# Cherry Barb fry questions...



## Wallaby (Jan 2, 2009)

So without even really trying to make them breed my Cherry Barbs had about a million babies.  I have a few questions about caring for them though.

Question 1: How soon will they be "grown ups"? Right now the biggest one is about the size of the tip of a fork tine and they're a week old today.

Question 2: Do I really need a sponge filter or can I just stick pantyhose or something over the intake of a ten gallon filter?

Question 3: What should I be feeding them? I'm feeding them Hikari's first bites right now 3 times a day. I tried growing infusoria...is it supposed to smell really bad? lol

Question 4: Is it normal for them to be kinda hanging out on the tank walls and not really swimming in the middle of the tank?

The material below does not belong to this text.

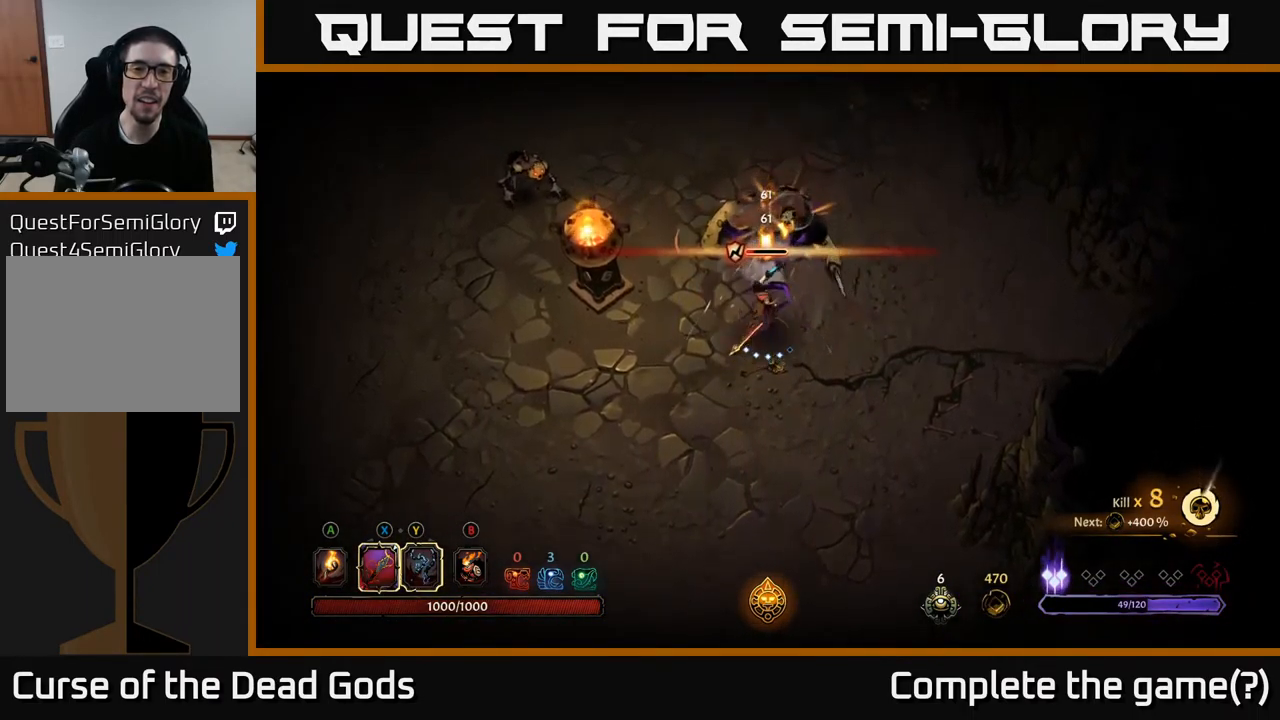
{"buttons": [], "left_stick": "up-left", "right_stick": "center", "events": [[500, "left_stick", "up-left"]]}
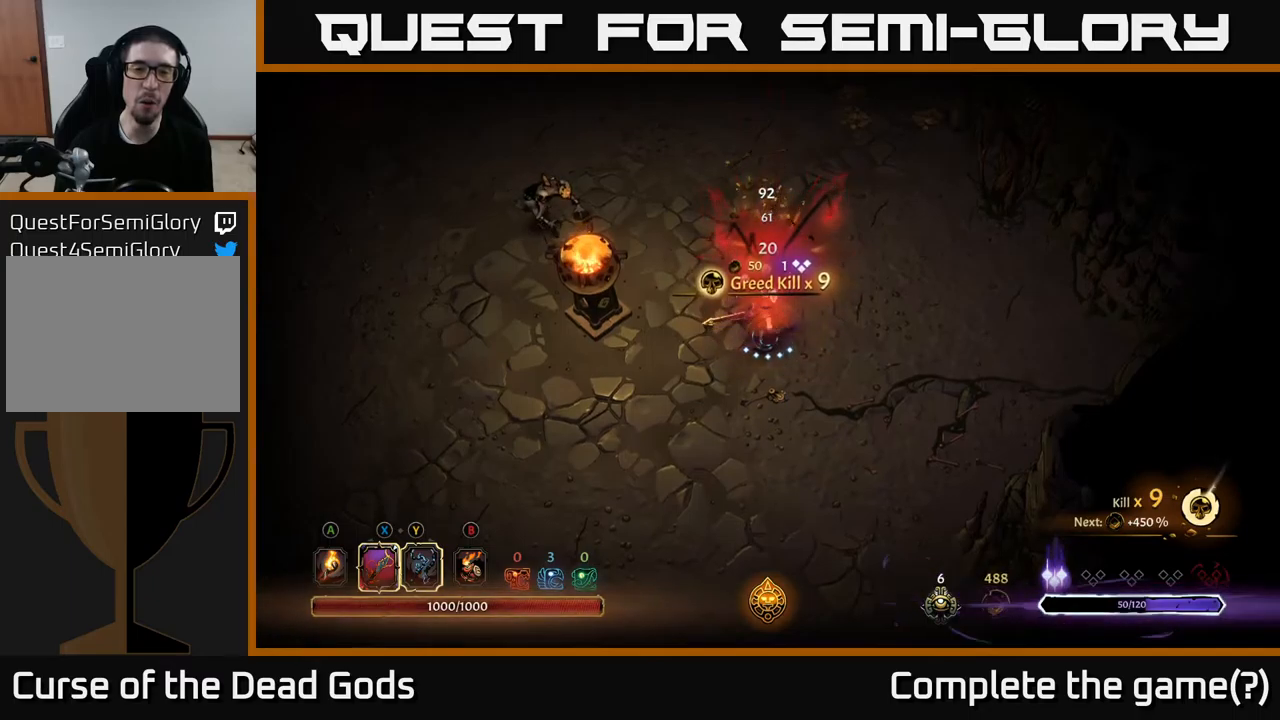
{"buttons": [], "left_stick": "up-left", "right_stick": "center", "events": []}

Thank you for taking the time to answer!


----------



## StripesAndFins (Dec 31, 2008)

I read somewhere that newly hatched brine shrimp make a great first food. I personally have never had fry for anything so i don't know much about the other questions. hope it helps


----------



## emc7 (Jul 23, 2005)

I've tried pantyhose, a piece of aquarium sponge works better. Microworms are good live food. I'm guessing the wall-hugging is for food. Either algae or something living in the algae is edible, so I wouldn't worry about it.


----------



## Wallaby (Jan 2, 2009)

Thanks for the help! 
I ended up buying a super cheap sponge filter and sticking that in the tank so that question has been answered. 
They're so tiny right now that I'm not sure baby brine shrimp would be small enough... =/

Any ideas about how long it'll take them to grow up? I read somewhere that they get grown up colors at around 4 months, but I'd like to know how soon they can be seen easily etc... I suppose I could assume that around 2 months they'll be half an inch (we can assume this is almost young adult size) and at 1 month they'd be 1/4 of an inch, so about --- that long from . size in a month?
Does that make any sense and does it line up with anybody's experience?
Also, is infusoria supposed to smell bad?


----------



## justintrask (Jun 29, 2008)

i personally recommend infusoria and Hikari first-bites.

Smell is relative. I can't tell you if it is supposed to smell bad, because to me infusoria smells like infusoria.


----------



## Wallaby (Jan 2, 2009)

Ok, thanks.
It kinda smelled like something had farted a stinky one in the jar I was trying to grow it in...Haha


----------